If you find yourself in an involved situation, examine yourself from the point of view under discussion. Acknowledging your needs — even though you may not yet be able to distinguish between distorted and healthy needs and emotional attitudes — but acknowledging them for better or for worse, is bound to relieve the involved situation of surplus intensity and painfully twisted, conflicting emotions. You may try with all your might to understand a painful and involved situation by analyzing yourself and the other person, but as long as you do not find peace, you may be sure that something has been displaced.

Seeing this over and over again, to a greater or lesser degree with all of you, my friends, makes this topic especially important. Regardless of how good your will is and how sincerely you try, you still often fail to look in the right direction. Much of what I constantly tell you is forgotten when it is most needed.

I recently discussed the topic of transference. Of course, transference is also a form of displacement or substitution. But the phenomenon of transferred emotions is often not recognized in its full significance and detail. Displaced needs are transferred just as one might displace, or transfer, the feelings one originally had for a parent onto another person. In the lecture dealing with transference I said that it is necessary to determine a negative feeling toward a person which is persistent and cannot be resolved by finding that you originally felt similarly toward a parent, but did not dare to acknowledge it. The moment you allow yourself to feel the original feeling toward the parent in connection with the new person, the negatively involved situation must clear up. Meanwhile, you have grown considerably in the process of facing the truth within yourself. The identical mechanism works with displaced feelings and needs.

Are there any questions now?

QUESTION: I have the feeling that, due to my childhood, I have in me a childish greed which manifests in a need for special consideration. Am I displacing, or superimposing, this original need?

ANSWER: Yes, you are very right. You so completely denied this childish greed until recently that you went way overboard by denying yourself every gratification and fulfillment. You feel extremely guilty, not only about this still undeveloped part of yourself in which the childish greed exists, but also about the legitimate, rightful desire to receive. You feel just as guilty about the one as the other.

The fact that you can now even ask this question indicates a tremendous step forward and a vast new opening of insight into yourself, of clarification. This will prove of more crucial importance than you even realize at this moment.

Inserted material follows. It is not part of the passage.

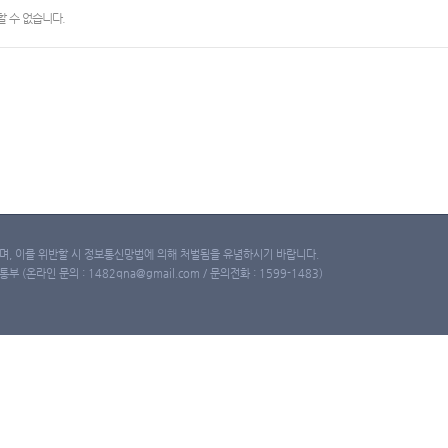
 수 없습니다.
, 이를 위반할 시 정보통신망법에 의해 처벌됨을 유념하시기 바랍니다.
(온라인 문의 : 1482qna@gmail.com / 문의전화 : 1599-1483)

It is indeed a threshold.

QUESTION: In an involvement with a new person, how can one be sure that one is not transferring from a parent?

ANSWER: One can be sure only by deeply examining one’s feelings and ascertaining the parallels, the similarities of reactions. But a relationship need not be shied away from because it may also contain elements of transferred emotions. Not only can one grow in such a relationship, particularly when being alert to oneself, but usually spontaneous feelings for the new person also exist, which may still make the relationship rewarding for both. To the degree one recognizes oneself, to that degree will the relationship grow more real and less a repetition of old patterns.

I would also advise that you examine your unconscious motivations with respect to this question. You might have hoped to hear that involvement with someone is indeed merely a transference and therefore no good. Such an answer might have appeared to simplify certain disturbing questions.

Although not entirely new, this topic may open more doors for my friends than the introduction of a completely new topic at this time. It is essential for all of you to work through this material.

Let me leave you with loving, warm blessings for each of you in your own way — also for those who read this lecture. May all of you receive and feel this love, even if some of you — due to your current problems and your involvements which make you temporarily blind — do not realize how much I am with you and for you! Be blessed, be in peace, be in God.